C++: Template argument deduction when passing template functions as argument to other template functions

Question

I have the following snippet of example code:

The idea is that there is a container class, here called Box, and that we might want to create new versions of this container by mapping a function over its current contents.

#include <iostream>
#include <tuple>

template <typename TContent>
class Box
{
  TContent d_content;

  public:

  Box(TContent content)
  :
    d_content(content)
  {}

  TContent content() const
  {
    return d_content;
  }

  template <typename Function>
  auto transform(Function fun) -> decltype(Box{fun(d_content)})
  {
    return Box{fun(d_content)};
  };

};

template <typename TElem>
std::tuple<TElem, TElem> toTuple(TElem thing)

##############################

EXERCISES TO COMPLETE -
(1) In the template argument deduction question, what is the container class in the example code called?
(2) Condense the paragraph of the template argument deduction question that begins "The idea is that there is a container class" into one shorter sentence, keeping its main facts.
(3) Continue the template argument deduction question from the point at which it stops.

##############################

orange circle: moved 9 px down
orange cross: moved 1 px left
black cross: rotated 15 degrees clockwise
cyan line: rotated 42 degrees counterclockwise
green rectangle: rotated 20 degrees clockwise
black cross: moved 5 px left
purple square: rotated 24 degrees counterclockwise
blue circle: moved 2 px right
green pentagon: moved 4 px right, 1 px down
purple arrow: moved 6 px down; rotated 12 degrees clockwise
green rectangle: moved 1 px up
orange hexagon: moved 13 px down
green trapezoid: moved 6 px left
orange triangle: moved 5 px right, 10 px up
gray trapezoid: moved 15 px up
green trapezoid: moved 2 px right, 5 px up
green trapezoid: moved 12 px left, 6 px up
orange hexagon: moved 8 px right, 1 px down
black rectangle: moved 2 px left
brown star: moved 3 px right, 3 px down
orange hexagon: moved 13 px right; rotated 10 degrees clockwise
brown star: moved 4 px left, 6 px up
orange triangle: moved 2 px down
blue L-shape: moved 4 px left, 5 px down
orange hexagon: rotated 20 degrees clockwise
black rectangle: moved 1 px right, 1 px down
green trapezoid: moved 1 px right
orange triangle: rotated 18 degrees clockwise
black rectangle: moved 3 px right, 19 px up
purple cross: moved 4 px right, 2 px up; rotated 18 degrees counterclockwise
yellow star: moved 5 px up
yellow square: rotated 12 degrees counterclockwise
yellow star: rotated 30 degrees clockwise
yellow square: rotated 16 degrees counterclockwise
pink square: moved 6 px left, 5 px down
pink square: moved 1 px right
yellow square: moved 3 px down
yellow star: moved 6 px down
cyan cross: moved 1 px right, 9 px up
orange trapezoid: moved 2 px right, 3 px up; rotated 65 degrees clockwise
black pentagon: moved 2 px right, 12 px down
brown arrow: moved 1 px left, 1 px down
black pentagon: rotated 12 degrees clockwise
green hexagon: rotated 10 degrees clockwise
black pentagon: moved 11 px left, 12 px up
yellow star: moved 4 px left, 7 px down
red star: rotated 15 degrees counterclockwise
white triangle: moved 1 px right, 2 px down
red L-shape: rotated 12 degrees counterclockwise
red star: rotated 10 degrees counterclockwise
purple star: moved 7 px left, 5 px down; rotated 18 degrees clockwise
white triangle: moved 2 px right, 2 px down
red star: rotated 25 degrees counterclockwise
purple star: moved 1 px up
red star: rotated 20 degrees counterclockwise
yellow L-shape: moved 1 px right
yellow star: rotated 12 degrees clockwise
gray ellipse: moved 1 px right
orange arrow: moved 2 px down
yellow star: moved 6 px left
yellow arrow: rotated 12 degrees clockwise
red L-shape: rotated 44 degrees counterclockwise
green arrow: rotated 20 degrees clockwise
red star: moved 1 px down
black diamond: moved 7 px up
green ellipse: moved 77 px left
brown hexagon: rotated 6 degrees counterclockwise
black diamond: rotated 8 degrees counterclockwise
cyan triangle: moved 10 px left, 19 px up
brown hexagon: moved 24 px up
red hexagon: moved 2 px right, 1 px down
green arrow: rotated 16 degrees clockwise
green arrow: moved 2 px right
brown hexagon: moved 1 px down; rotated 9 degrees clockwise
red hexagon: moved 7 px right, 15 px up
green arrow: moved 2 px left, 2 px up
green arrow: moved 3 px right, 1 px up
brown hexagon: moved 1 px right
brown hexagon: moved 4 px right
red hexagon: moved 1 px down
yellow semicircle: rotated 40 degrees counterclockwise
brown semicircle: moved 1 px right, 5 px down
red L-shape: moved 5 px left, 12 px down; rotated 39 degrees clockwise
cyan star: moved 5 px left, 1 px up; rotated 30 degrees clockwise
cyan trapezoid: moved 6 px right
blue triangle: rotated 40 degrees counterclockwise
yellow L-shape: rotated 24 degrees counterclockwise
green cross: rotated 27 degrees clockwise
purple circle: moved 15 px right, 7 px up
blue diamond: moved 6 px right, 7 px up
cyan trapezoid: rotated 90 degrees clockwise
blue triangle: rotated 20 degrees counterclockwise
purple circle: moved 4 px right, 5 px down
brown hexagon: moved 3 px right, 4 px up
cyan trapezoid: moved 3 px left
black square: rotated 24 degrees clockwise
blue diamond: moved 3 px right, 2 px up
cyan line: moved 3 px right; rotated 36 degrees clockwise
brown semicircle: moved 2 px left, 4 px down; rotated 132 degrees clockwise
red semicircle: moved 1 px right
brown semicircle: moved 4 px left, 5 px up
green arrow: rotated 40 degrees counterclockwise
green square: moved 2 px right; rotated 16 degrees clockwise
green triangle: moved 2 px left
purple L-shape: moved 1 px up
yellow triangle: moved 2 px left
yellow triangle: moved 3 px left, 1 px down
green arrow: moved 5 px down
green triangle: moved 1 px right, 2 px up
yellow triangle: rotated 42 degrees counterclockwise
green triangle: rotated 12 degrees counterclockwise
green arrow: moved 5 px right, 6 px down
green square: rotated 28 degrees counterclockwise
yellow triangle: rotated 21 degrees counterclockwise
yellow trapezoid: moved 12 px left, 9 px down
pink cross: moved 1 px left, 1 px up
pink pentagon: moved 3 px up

##############################

TASK RESPONSES -
(1) Box.

(2) The example uses a container class, Box, whose new versions might be created by mapping a function over its current contents.

(3)
{
  std::cout << "Transforming " << thing << "to tuple.\n";
  return std::make_tuple(thing, thing);
}

int main() {
  std::cout << "Hello World!\n";

  Box<int> mybox{10};
  Box<int> box2 = mybox.transform([](int content){ return content * 2;});
  std::cout << "Transformed box: " << box2.content() << '\n';
  Box<std::tuple<int, int>> box3 = mybox.transform(&toTuple); // <- Template argument deduction/substitution fails here!
  std::cout << "Transformed box: " << std::get<0>(box3.content()) << '\n';
}

Try it out here

At line 42, where box3 is created, template argument deduction/substitution fails:

main.cpp: In function 'int main()':
main.cpp:42:60: error: no matching function for call to 'Box<int>::transform(<unresolved overloaded function type>)'
   Box<std::tuple<int, int>> box3 = mybox.transform(&toTuple);
                                                            ^
main.cpp:22:8: note: candidate: template<class Function> decltype (Box<TContent>{fun(((Box<TContent>*)this)->Box<TContent>::d_content)}) Box<TContent>::transform(Function) [with Function = Function; TContent = int]
   auto transform(Function fun) -> decltype(Box{fun(d_content)})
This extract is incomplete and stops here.